Instructions for the task >> Retype every record exactly as it appears.

** Opening Records provided block **

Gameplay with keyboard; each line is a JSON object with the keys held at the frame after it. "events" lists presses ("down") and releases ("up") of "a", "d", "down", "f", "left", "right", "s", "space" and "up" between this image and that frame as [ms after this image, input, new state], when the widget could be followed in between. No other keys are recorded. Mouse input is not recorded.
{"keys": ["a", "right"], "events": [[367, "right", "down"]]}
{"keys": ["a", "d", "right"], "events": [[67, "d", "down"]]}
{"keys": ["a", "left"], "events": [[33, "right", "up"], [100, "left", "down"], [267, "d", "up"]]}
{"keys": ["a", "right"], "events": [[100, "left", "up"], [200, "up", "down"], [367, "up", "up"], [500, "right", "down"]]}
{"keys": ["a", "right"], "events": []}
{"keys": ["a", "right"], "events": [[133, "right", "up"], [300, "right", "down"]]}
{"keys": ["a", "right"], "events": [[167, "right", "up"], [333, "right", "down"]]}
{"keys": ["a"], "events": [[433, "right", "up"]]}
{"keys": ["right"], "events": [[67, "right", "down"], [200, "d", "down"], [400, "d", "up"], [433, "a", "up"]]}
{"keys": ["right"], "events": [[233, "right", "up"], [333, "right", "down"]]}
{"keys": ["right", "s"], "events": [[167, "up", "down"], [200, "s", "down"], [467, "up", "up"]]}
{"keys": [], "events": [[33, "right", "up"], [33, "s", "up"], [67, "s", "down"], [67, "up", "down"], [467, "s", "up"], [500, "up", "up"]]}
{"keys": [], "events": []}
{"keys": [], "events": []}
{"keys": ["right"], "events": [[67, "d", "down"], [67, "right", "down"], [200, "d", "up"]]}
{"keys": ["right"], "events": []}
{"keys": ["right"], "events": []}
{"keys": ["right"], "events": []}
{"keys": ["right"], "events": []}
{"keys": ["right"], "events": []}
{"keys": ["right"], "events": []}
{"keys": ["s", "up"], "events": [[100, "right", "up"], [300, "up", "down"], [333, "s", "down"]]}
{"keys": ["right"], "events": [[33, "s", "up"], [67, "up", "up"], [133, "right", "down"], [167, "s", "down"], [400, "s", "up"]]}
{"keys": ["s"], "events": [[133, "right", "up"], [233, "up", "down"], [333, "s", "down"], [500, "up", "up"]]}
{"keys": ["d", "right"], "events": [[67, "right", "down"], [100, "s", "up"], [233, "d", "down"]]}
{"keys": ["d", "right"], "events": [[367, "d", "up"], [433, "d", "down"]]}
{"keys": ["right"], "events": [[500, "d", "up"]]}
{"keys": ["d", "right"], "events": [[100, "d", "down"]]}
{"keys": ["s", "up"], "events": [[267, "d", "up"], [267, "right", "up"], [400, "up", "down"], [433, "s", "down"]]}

** Closing Records provided block **

Result below >>
Gameplay with keyboard; each line is a JSON object with the keys held at the frame after it. "events" lists presses ("down") and releases ("up") of "a", "d", "down", "f", "left", "right", "s", "space" and "up" between this image and that frame as [ms after this image, input, new state], when the widget could be followed in between. No other keys are recorded. Mouse input is not recorded.
{"keys": ["a", "right"], "events": [[367, "right", "down"]]}
{"keys": ["a", "d", "right"], "events": [[67, "d", "down"]]}
{"keys": ["a", "left"], "events": [[33, "right", "up"], [100, "left", "down"], [267, "d", "up"]]}
{"keys": ["a", "right"], "events": [[100, "left", "up"], [200, "up", "down"], [367, "up", "up"], [500, "right", "down"]]}
{"keys": ["a", "right"], "events": []}
{"keys": ["a", "right"], "events": [[133, "right", "up"], [300, "right", "down"]]}
{"keys": ["a", "right"], "events": [[167, "right", "up"], [333, "right", "down"]]}
{"keys": ["a"], "events": [[433, "right", "up"]]}
{"keys": ["right"], "events": [[67, "right", "down"], [200, "d", "down"], [400, "d", "up"], [433, "a", "up"]]}
{"keys": ["right"], "events": [[233, "right", "up"], [333, "right", "down"]]}
{"keys": ["right", "s"], "events": [[167, "up", "down"], [200, "s", "down"], [467, "up", "up"]]}
{"keys": [], "events": [[33, "right", "up"], [33, "s", "up"], [67, "s", "down"], [67, "up", "down"], [467, "s", "up"], [500, "up", "up"]]}
{"keys": [], "events": []}
{"keys": [], "events": []}
{"keys": ["right"], "events": [[67, "d", "down"], [67, "right", "down"], [200, "d", "up"]]}
{"keys": ["right"], "events": []}
{"keys": ["right"], "events": []}
{"keys": ["right"], "events": []}
{"keys": ["right"], "events": []}
{"keys": ["right"], "events": []}
{"keys": ["right"], "events": []}
{"keys": ["s", "up"], "events": [[100, "right", "up"], [300, "up", "down"], [333, "s", "down"]]}
{"keys": ["right"], "events": [[33, "s", "up"], [67, "up", "up"], [133, "right", "down"], [167, "s", "down"], [400, "s", "up"]]}
{"keys": ["s"], "events": [[133, "right", "up"], [233, "up", "down"], [333, "s", "down"], [500, "up", "up"]]}
{"keys": ["d", "right"], "events": [[67, "right", "down"], [100, "s", "up"], [233, "d", "down"]]}
{"keys": ["d", "right"], "events": [[367, "d", "up"], [433, "d", "down"]]}
{"keys": ["right"], "events": [[500, "d", "up"]]}
{"keys": ["d", "right"], "events": [[100, "d", "down"]]}
{"keys": ["s", "up"], "events": [[267, "d", "up"], [267, "right", "up"], [400, "up", "down"], [433, "s", "down"]]}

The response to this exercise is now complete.